4.6. Sensory Evaluation and Organoleptic Properties

The sensory attributes of P. ostreatus cultivated in different substrates were analyzed through a consumer test, assessed by seven sensory attributes and five acceptability parameters. Mushroom samples were hygienically and neatly prepared to be presented for consumption. Panelists gave similar preference scores for all samples from different substrates, which indicated that all were highly satisfactory as judged by appearance, color, taste, and texture, with an overall liking and acceptance for all three. Nonetheless, panelists showed some significant (p < 0.05) preferences at taste for the coconut cultivated oyster mushroom, which could be due to the impact of growth substrate on the oyster mushroom fruiting bodies composition, yield, biological efficiency, and nutritional profile [68]. The flavor experienced from eating mushrooms, or any other food, comes from a combination of taste, texture, temperature, spiciness, and aromatic qualities [41].

Our findings showed that consumer acceptability of the fruiting bodies was largely influenced by their sensory characteristics, as well as by their visual appearance. It is well-documented that sensory characteristics such as taste, appearance, freshness, texture, color, and smell are essential motivating factors to lead consumers towards the consumption of food products [69]. Overall, one of the unconventional tools for sensory evaluation of mushrooms is the smell, which is important for both the identification of species and for the oro-sensory sensations one experiences while eating them, among several issues regarding gustation and olfaction [70].

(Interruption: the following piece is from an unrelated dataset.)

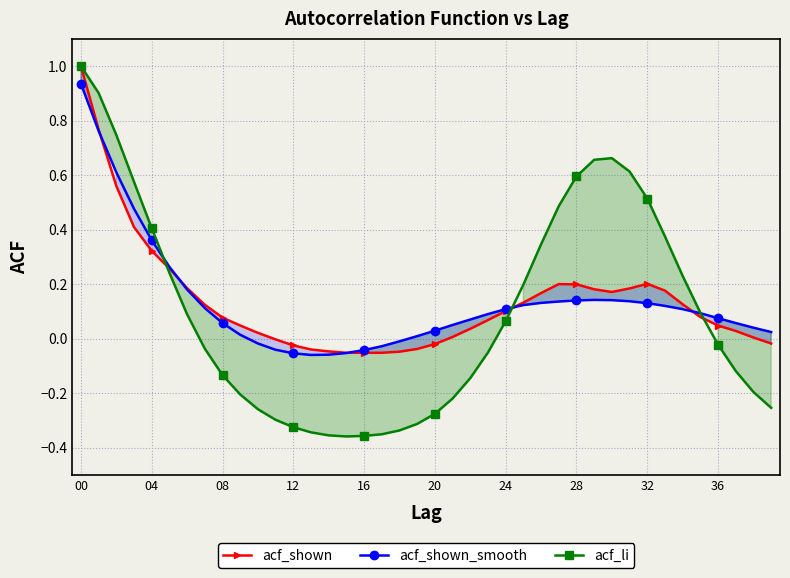

At which category is the sum across all series the highest?

00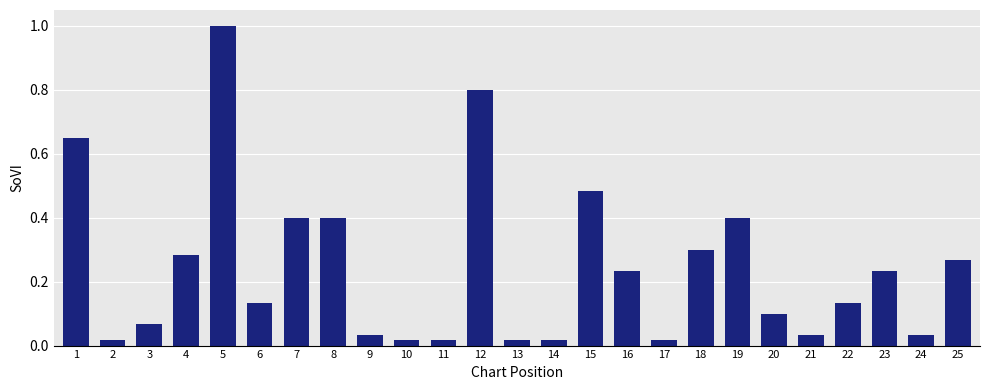

Which category has the highest value across all series?

5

In our study, recorded sensory attributes were similar for the harvested fruiting bodies from three different substrates. As stated in literature, flavor-related characteristics predict the best the consumer preferences for overall eating quality, and therefore, consumer preferences are affected primarily by sensory characteristics [42]. For the present study, aroma, astringency, bitterness, chewiness, sourness, sweetness and umami, flavors found in mushrooms, were evaluated by the panelists. As Du et al. [71] explain, in mushrooms, carboxylic acids contribute to sour taste, while sweetness can be perceived by the presence of sugars, polyols, and several amino acids, and umami taste is elicited by 5′-nucleotides, monosodium glutamate (MSG), and several other free amino acids and nucleotides. As for texture parameters, chewiness was assessed with a high value and so were liked by the panelists. This feature is related to the mushroom state at which fruiting bodies are harvested, and it is related to good texture and flavor which receive high demand from costumers [72]. Astringency was not perceived at all along with bitterness, sweetness, and sourness; its mouthfeel, as the literature states, is an event induced by tannin interaction and the precipitation of salivary proline-rich proteins (PRPs) in the oral cavity [73].

5. Conclusions

Our study is conducted to demonstrate the transformation of wastes (a contaminant problem) into a biological substrate for the edible fungi P. ostreatus. In our case, waste paper (the third largest industrial polluter of the environment) was the growth substrate with a higher yield value and biological efficiency for the harvested oyster mushrooms. The substrate suitable for the production of fungi with a higher concentration of bioactive compounds (phenolics and flavonoids) that offer a high antioxidant capacity for a better medicinal quality was represented by coconut coir. This is a waste product that generates great pollution to the ecosystem, favors the proliferation of insects and rodents, and affects the lives of the inhabitants of the sectors where this fruit is grown, since they tend to throw it into the rivers and estuaries. Our study could offer an economical biotechnology for the organic waste recycling of lignocelluloses that combines the production of protein-rich food with desirable organoleptic properties, therapeutic benefits, and the reduction in environmental pollution.